Ждали, отчаянно бранясь. Уходило драгоценное время.
— Растяпство наше русско,
В конце концов их впустили в кремль, и, увлекая за собой обеспокоенную стражу и воротников, орютинские стрельцы кинулись по спуску Большой Мостовой улицы к острожной темнице. Но и тут опоздали. Кованая дверь была в целости и на запоре, а узников след простыл — верно, похитители загодя обзавелись поддельными ключами.
Слюдяной фонарь высветил под лежаками два окровавленных тела тюремных сторожей. Один из них постанывал. Плеснули ему в лицо водой. Он приоткрыл глаза, застонал громче.
— Давно? — сразу спросил склонившийся Орютин, чуя, что через мгновение спрашивать будет поздно.
— Не-е-е-е, — с натугой протянул он и замер.
— Где ж проникли-то воры, где? Вороты замкнуты. Скрозь их комар носу не просунет! — сокрушались дозорщики.
— Ах ты напасть! — вдруг осенило Орютина. — А ход-то подземный наружу к Почайне на зелейный двор! Под Тайницкой-то башней! Тама, чай, никто не стерёг?
— Никто, — растерянно признались воротники.
— Тетери! Ох тетери! — убивался десятник, прикидывая, сколько могло уйти времени у беглецов, чтобы пролезть по крутому и тесному ходу.
— Всё Митьки-юрода проделки: и ключи и ход, — зачастил, протиснувшись к Орютину, бойкий Огарий. — Даром что тут вольно разгуливал. — И, посмотрев на понурых обмякших стрельцов, озорно съязвил: — Не загнусити ли нам впрослезь, братие, «Свете тихий», ако певчие встарь при выходе царя Бориса к престолу?
— Полно охальничать! — одёрнул его Орютин. — Ещё поглядим, чья возьмёт! Ещё потягаемся.

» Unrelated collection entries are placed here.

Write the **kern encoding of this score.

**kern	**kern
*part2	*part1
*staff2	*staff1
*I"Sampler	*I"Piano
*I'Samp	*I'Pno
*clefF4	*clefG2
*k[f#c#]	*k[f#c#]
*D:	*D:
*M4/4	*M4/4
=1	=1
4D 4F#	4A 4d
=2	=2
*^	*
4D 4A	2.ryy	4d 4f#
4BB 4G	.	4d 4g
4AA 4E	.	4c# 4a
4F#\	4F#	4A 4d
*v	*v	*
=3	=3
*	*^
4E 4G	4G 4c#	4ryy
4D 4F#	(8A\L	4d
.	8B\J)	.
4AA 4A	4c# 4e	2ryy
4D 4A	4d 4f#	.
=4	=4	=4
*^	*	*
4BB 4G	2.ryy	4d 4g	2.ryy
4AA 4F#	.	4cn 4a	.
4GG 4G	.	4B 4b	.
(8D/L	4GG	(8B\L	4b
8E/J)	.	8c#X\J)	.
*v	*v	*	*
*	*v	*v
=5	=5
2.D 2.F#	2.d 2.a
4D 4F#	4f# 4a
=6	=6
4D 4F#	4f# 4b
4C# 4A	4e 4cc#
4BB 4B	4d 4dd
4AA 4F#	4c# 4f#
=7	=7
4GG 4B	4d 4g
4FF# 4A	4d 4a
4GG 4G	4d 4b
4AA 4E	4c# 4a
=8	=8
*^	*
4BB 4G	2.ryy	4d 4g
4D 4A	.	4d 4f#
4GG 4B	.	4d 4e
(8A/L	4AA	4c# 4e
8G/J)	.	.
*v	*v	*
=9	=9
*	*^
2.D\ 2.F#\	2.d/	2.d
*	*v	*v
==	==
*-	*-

Споро были подняты запускные решётки в проезде ближней Ивановской башни, и стрельцы устремились в погоню. Сомнений не было: беглецы в сей час поспешают за город, чтобы кратким путём выбраться на ямскую приокскую дорогу, что ведёт через Муром на Москву. Если они не добрались ещё до ворот внешнего вала, где должен сидеть в засаде Кузьма с посадскими, их можно настичь в ямской слободе. Орютин разделил погоню надвое: одних послал в обход понизу, чтоб они, добежав до Благовещенской слободы, поднялись по горе наперехват, а других, среди которых были и Афанасий с Огарием, повёл сам, правя круто вверх.
— Ты б остался, малой, — посоветовал на бегу Афанасий Огарию.
— Ещё чё! — отмахнулся тот. — Все на пир, а я в моленну?
Вызвездило. Тьма была негустой, рассеянной, тени чёткими. Дорогу было видно без огня. Еле поспевая за дюжими мужиками, Огарий выбивался из сил, задыхался. Но и стрельцы тоже начали сдавать. Несло от них тяжёлым потом, перегаром. И уже Афанасий, а не Орютин возглавлял погоню, своим ровным упругим бегом подтягивая всех.
Когда услышали впереди собачий брёх — побежали резвее, ободрились: след был взят верно. Что говорить, ретивы и ловки чужаки, да вот не убереглись от чутких дворовых псов. А коль одну собаку потревожить, целая стая на её лай набежит, за полы уцепит.